**Extract**:
• • • •
Nicholas "Nick" Robertson (born September 11, 2001) is an American professional ice hockey left winger for the  Toronto Maple Leafs of the National Hockey League (NHL). He was selected 53rd overall by the Maple Leafs in the 2019 NHL Entry Draft. He made his NHL debut with the Maple Leafs during the 2020 Stanley Cup playoffs, where he had 1 goal in 4 games.

Personal life
Robertson was born on September 11, 2001, in Arcadia, California, to parents Hugh and Mercedes. His mother was born in Manila, Philippines, and moved to North America as a child where she would meet her Michigan-born husband. Robertson began playing minor hockey while living in Southern California before moving to Michigan at eight years old for better hockey opportunities. Prior to the move, his parents owned season tickets to the Los Angeles Kings and he would often go to games with his brothers Jason and Michael. His older sister Brianne is also involved in athletics and is a profession jujitsu.
• • • •
**Excerpted data**:
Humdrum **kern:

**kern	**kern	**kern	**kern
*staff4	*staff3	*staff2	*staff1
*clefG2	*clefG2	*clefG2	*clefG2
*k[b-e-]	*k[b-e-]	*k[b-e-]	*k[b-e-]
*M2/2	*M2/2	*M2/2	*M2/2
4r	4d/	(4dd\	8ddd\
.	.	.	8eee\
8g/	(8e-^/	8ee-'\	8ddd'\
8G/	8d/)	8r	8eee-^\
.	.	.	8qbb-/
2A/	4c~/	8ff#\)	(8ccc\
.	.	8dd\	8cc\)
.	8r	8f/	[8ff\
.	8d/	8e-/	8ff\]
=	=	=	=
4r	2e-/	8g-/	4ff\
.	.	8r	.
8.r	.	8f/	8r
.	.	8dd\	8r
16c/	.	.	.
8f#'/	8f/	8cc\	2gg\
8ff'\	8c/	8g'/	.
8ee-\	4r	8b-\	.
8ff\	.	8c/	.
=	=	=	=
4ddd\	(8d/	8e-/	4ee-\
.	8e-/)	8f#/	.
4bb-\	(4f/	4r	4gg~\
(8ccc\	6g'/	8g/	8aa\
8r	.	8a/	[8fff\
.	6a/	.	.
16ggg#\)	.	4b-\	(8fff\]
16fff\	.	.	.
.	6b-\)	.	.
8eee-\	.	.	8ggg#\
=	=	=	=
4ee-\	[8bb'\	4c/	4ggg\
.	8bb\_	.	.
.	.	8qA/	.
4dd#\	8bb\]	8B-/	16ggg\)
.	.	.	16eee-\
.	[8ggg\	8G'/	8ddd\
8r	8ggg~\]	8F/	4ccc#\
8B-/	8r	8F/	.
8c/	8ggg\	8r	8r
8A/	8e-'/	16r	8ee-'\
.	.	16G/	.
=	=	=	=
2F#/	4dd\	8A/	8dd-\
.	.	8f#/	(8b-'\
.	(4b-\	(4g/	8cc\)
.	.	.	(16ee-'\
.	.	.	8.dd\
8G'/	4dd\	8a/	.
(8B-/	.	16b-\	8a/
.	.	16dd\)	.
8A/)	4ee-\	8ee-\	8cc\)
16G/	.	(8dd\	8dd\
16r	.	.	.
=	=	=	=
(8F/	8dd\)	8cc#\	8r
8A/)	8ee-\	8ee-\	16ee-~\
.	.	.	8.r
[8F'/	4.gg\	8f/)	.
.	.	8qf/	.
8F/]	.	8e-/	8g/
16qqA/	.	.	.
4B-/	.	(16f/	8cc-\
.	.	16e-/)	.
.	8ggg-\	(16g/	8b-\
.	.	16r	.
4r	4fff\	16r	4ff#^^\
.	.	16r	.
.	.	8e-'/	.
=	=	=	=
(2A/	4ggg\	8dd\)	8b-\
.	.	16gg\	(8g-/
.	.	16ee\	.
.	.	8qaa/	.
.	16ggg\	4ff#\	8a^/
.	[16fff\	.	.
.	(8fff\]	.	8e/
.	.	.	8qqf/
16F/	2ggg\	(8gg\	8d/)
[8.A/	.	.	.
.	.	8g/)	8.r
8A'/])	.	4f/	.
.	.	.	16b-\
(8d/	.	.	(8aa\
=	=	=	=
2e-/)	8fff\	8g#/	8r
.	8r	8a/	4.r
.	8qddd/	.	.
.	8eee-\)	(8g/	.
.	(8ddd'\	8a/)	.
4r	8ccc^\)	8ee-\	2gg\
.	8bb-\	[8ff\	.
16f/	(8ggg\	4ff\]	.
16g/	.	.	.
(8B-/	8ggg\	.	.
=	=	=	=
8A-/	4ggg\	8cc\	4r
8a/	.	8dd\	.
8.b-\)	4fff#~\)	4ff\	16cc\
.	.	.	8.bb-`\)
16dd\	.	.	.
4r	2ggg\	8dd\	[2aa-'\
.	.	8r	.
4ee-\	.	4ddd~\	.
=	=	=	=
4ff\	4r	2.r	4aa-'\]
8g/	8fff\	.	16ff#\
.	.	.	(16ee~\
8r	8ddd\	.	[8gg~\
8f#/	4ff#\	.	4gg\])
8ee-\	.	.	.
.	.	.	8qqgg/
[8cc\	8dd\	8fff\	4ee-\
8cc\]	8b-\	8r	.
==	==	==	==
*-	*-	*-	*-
• • • •
**Problem A**: In the Nick Robertson biography, how old was Robertson when he moved to Michigan?
**Problem B**: Extract everything in the Nick Robertson biography from "Personal life" down to "a profession jujitsu.".
Rely only on the Nick Robertson biography, not on the data.

**Output A**: Eight years old.

**Output B**:
Personal life
Robertson was born on September 11, 2001, in Arcadia, California, to parents Hugh and Mercedes. His mother was born in Manila, Philippines, and moved to North America as a child where she would meet her Michigan-born husband. Robertson began playing minor hockey while living in Southern California before moving to Michigan at eight years old for better hockey opportunities. Prior to the move, his parents owned season tickets to the Los Angeles Kings and he would often go to games with his brothers Jason and Michael. His older sister Brianne is also involved in athletics and is a profession jujitsu.